▶ [What to do]:
Reproduce the lines below word for word, omitting the pictures.

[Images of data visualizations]
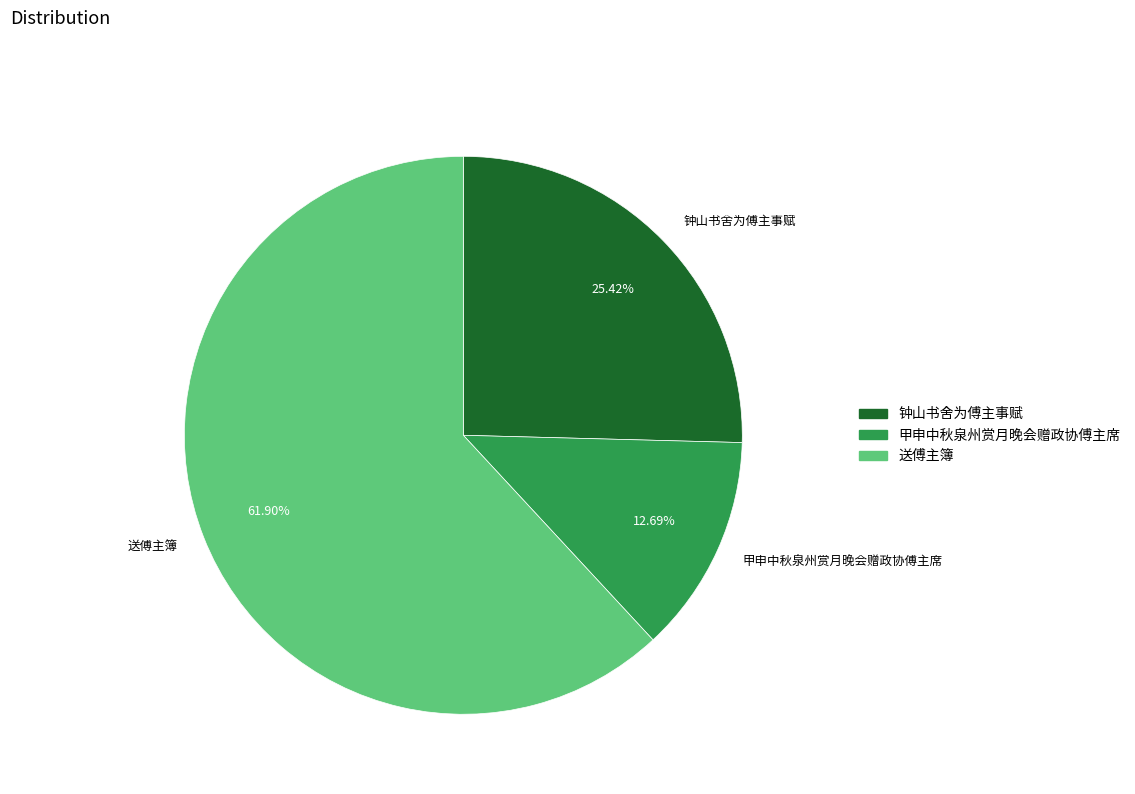

To the nearest percent, what is the difference between the 送傅主簿 and 甲申中秋泉州赏月晚会赠政协傅主席 slice percentages?

49%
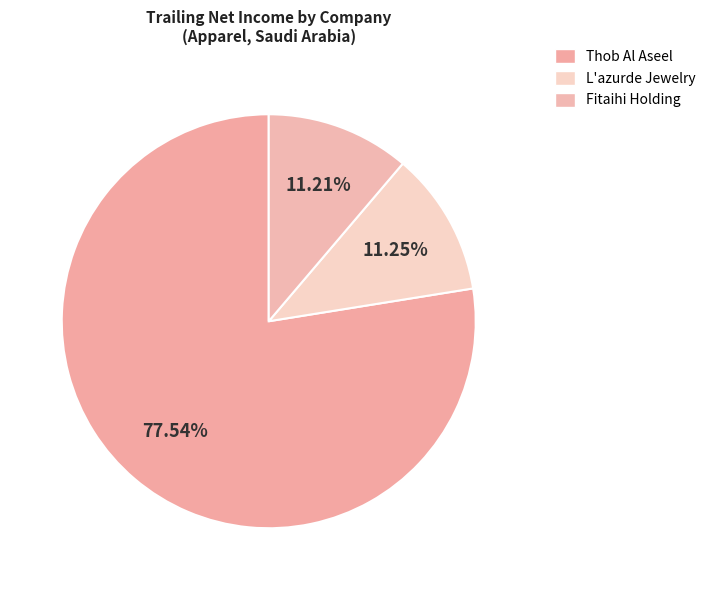

How many slices are in this pie chart?

3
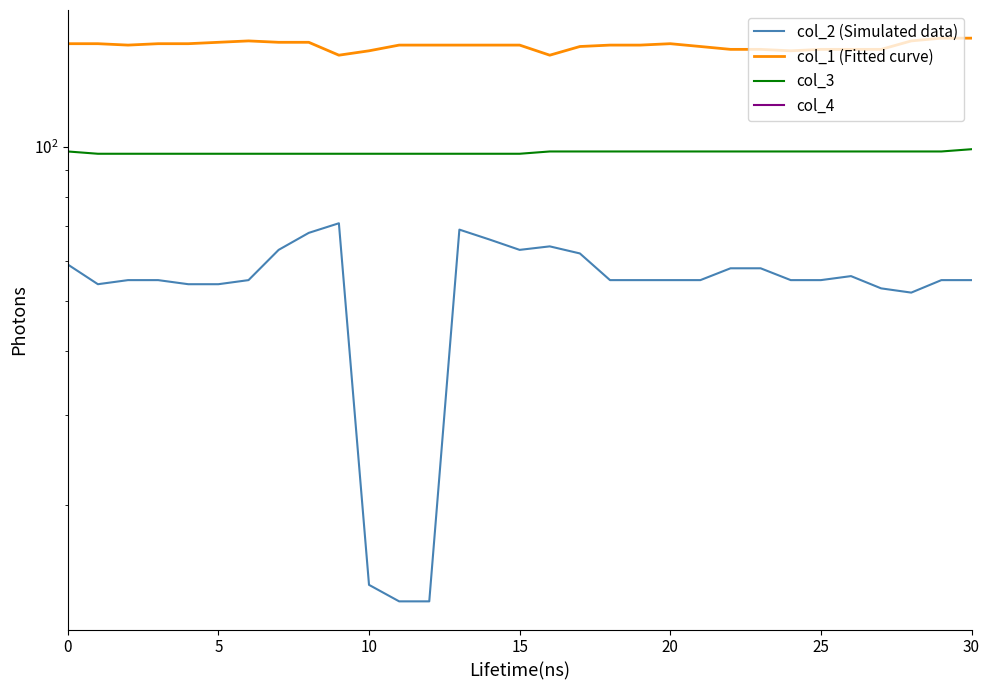

At which label is col_2 (Simulated data) closest to 42?

28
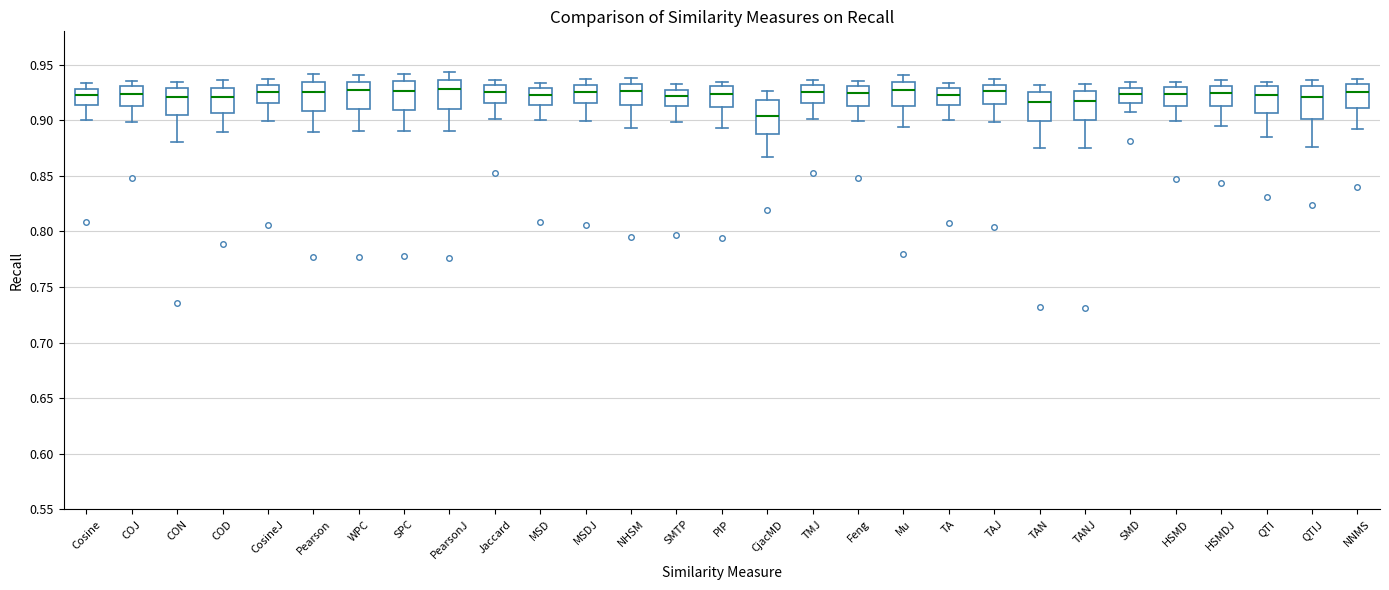

Reading left to right, read every box against the y-axis: the position of its median line, the range the box covers, and the ends of its whiskers. The values are not printed on the chart, so give them approximately, as read against the axis.

Cosine: median 0.920, box 0.915 to 0.930, whiskers 0.900 to 0.935
COJ: median 0.925, box 0.915 to 0.930, whiskers 0.900 to 0.935
CON: median 0.920, box 0.905 to 0.930, whiskers 0.880 to 0.935
COD: median 0.920, box 0.905 to 0.930, whiskers 0.890 to 0.935
CosineJ: median 0.925, box 0.915 to 0.930, whiskers 0.900 to 0.935
Pearson: median 0.925, box 0.910 to 0.935, whiskers 0.890 to 0.940
WPC: median 0.925, box 0.910 to 0.935, whiskers 0.890 to 0.940
SPC: median 0.925, box 0.910 to 0.935, whiskers 0.890 to 0.940
PearsonJ: median 0.930, box 0.910 to 0.935, whiskers 0.890 to 0.945
Jaccard: median 0.925, box 0.915 to 0.930, whiskers 0.900 to 0.935
MSD: median 0.925, box 0.915 to 0.930, whiskers 0.900 to 0.935
MSDJ: median 0.925, box 0.915 to 0.930, whiskers 0.900 to 0.935
NHSM: median 0.925, box 0.915 to 0.935, whiskers 0.895 to 0.940
SMTP: median 0.920, box 0.915 to 0.930, whiskers 0.900 to 0.935
PIP: median 0.925, box 0.910 to 0.930, whiskers 0.895 to 0.935
CjacMD: median 0.905, box 0.885 to 0.920, whiskers 0.865 to 0.925
TMJ: median 0.925, box 0.915 to 0.930, whiskers 0.900 to 0.935
Feng: median 0.925, box 0.915 to 0.930, whiskers 0.900 to 0.935
Mu: median 0.930, box 0.915 to 0.935, whiskers 0.895 to 0.940
TA: median 0.925, box 0.915 to 0.930, whiskers 0.900 to 0.935
TAJ: median 0.925, box 0.915 to 0.930, whiskers 0.900 to 0.935
TAN: median 0.915, box 0.900 to 0.925, whiskers 0.875 to 0.930
TANJ: median 0.920, box 0.900 to 0.925, whiskers 0.875 to 0.935
SMD: median 0.925, box 0.915 to 0.930, whiskers 0.905 to 0.935
HSMD: median 0.925, box 0.915 to 0.930, whiskers 0.900 to 0.935
HSMDJ: median 0.925, box 0.910 to 0.930, whiskers 0.895 to 0.935
QTI: median 0.920, box 0.905 to 0.930, whiskers 0.885 to 0.935
QTIJ: median 0.920, box 0.900 to 0.930, whiskers 0.875 to 0.935
NNMS: median 0.925, box 0.910 to 0.935, whiskers 0.890 to 0.940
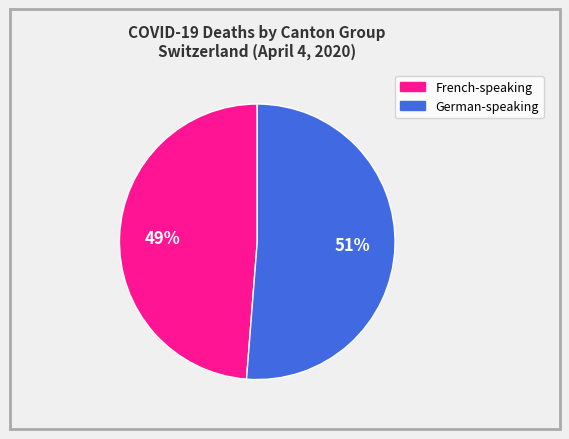

Does any single category account for the majority?

Yes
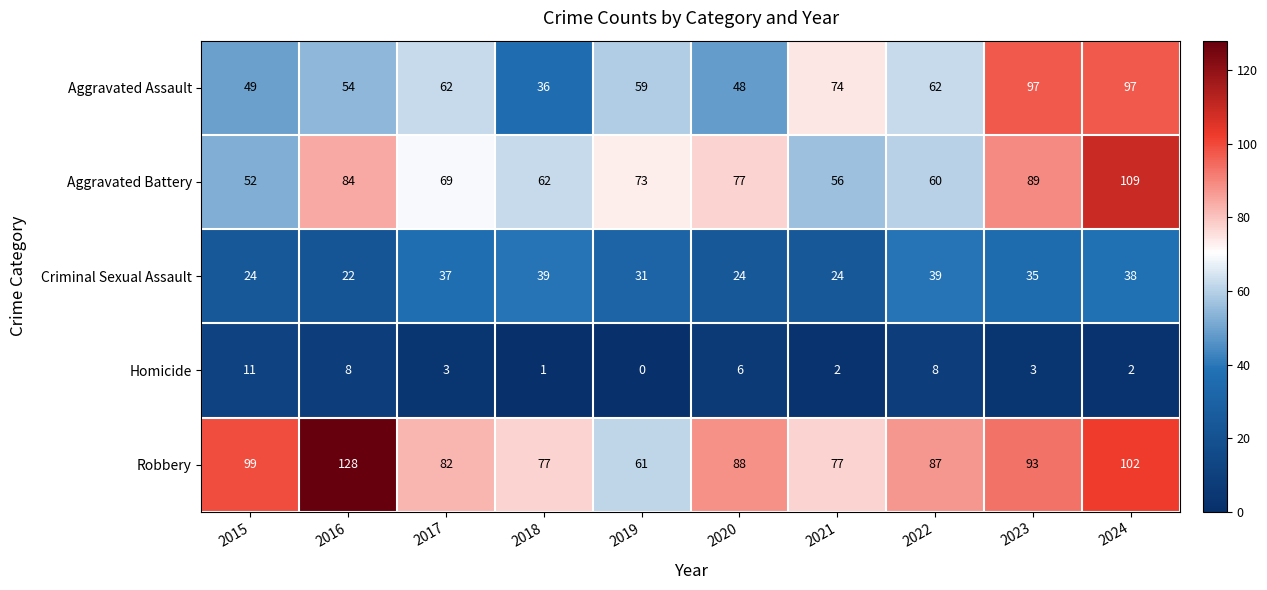

What is the maximum value shown in the chart?

128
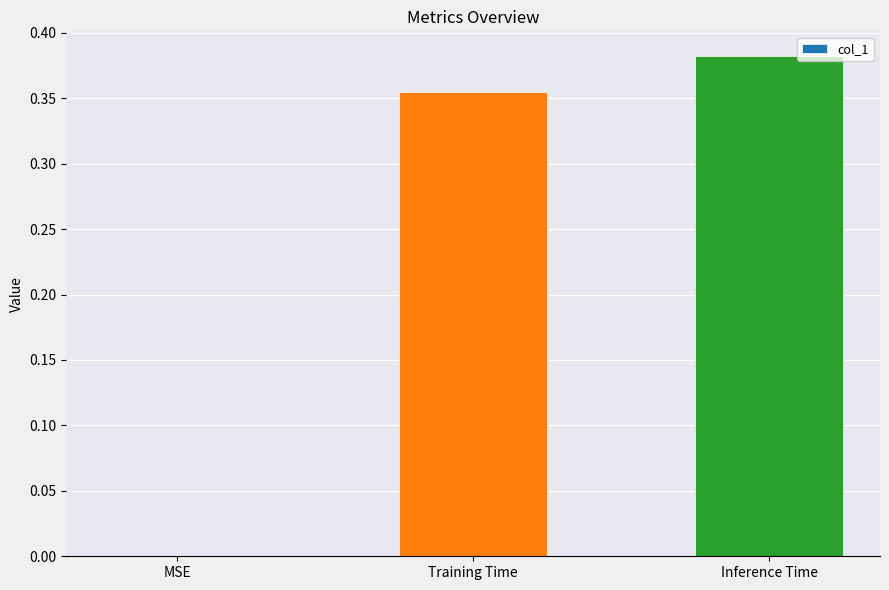

What is the change in value from MSE to Inference Time?

+0.4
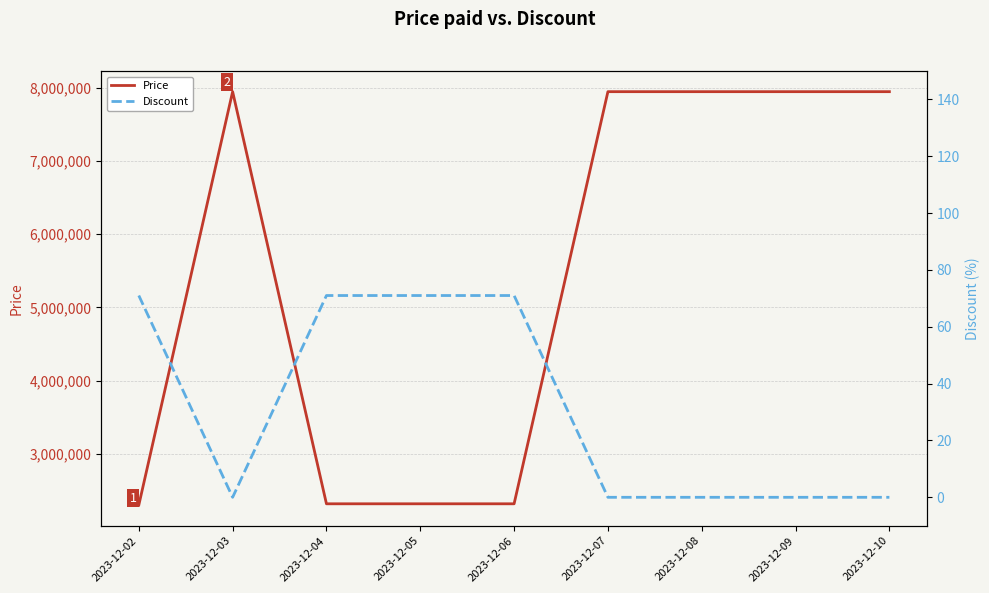

What is the value of the Price point at the 3rd from the left?

2318100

▶ [Solution]:
To the nearest percent, what is the difference between the 送傅主簿 and 甲申中秋泉州赏月晚会赠政协傅主席 slice percentages?

49%

How many slices are in this pie chart?

3

At which label is col_2 (Simulated data) closest to 42?

28

Reading left to right, read every box against the y-axis: the position of its median line, the range the box covers, and the ends of its whiskers. The values are not printed on the chart, so give them approximately, as read against the axis.

Cosine: median 0.920, box 0.915 to 0.930, whiskers 0.900 to 0.935
COJ: median 0.925, box 0.915 to 0.930, whiskers 0.900 to 0.935
CON: median 0.920, box 0.905 to 0.930, whiskers 0.880 to 0.935
COD: median 0.920, box 0.905 to 0.930, whiskers 0.890 to 0.935
CosineJ: median 0.925, box 0.915 to 0.930, whiskers 0.900 to 0.935
Pearson: median 0.925, box 0.910 to 0.935, whiskers 0.890 to 0.940
WPC: median 0.925, box 0.910 to 0.935, whiskers 0.890 to 0.940
SPC: median 0.925, box 0.910 to 0.935, whiskers 0.890 to 0.940
PearsonJ: median 0.930, box 0.910 to 0.935, whiskers 0.890 to 0.945
Jaccard: median 0.925, box 0.915 to 0.930, whiskers 0.900 to 0.935
MSD: median 0.925, box 0.915 to 0.930, whiskers 0.900 to 0.935
MSDJ: median 0.925, box 0.915 to 0.930, whiskers 0.900 to 0.935
NHSM: median 0.925, box 0.915 to 0.935, whiskers 0.895 to 0.940
SMTP: median 0.920, box 0.915 to 0.930, whiskers 0.900 to 0.935
PIP: median 0.925, box 0.910 to 0.930, whiskers 0.895 to 0.935
CjacMD: median 0.905, box 0.885 to 0.920, whiskers 0.865 to 0.925
TMJ: median 0.925, box 0.915 to 0.930, whiskers 0.900 to 0.935
Feng: median 0.925, box 0.915 to 0.930, whiskers 0.900 to 0.935
Mu: median 0.930, box 0.915 to 0.935, whiskers 0.895 to 0.940
TA: median 0.925, box 0.915 to 0.930, whiskers 0.900 to 0.935
TAJ: median 0.925, box 0.915 to 0.930, whiskers 0.900 to 0.935
TAN: median 0.915, box 0.900 to 0.925, whiskers 0.875 to 0.930
TANJ: median 0.920, box 0.900 to 0.925, whiskers 0.875 to 0.935
SMD: median 0.925, box 0.915 to 0.930, whiskers 0.905 to 0.935
HSMD: median 0.925, box 0.915 to 0.930, whiskers 0.900 to 0.935
HSMDJ: median 0.925, box 0.910 to 0.930, whiskers 0.895 to 0.935
QTI: median 0.920, box 0.905 to 0.930, whiskers 0.885 to 0.935
QTIJ: median 0.920, box 0.900 to 0.930, whiskers 0.875 to 0.935
NNMS: median 0.925, box 0.910 to 0.935, whiskers 0.890 to 0.940

Does any single category account for the majority?

Yes

What is the maximum value shown in the chart?

128

What is the change in value from MSE to Inference Time?

+0.4

What is the value of the Price point at the 3rd from the left?

2318100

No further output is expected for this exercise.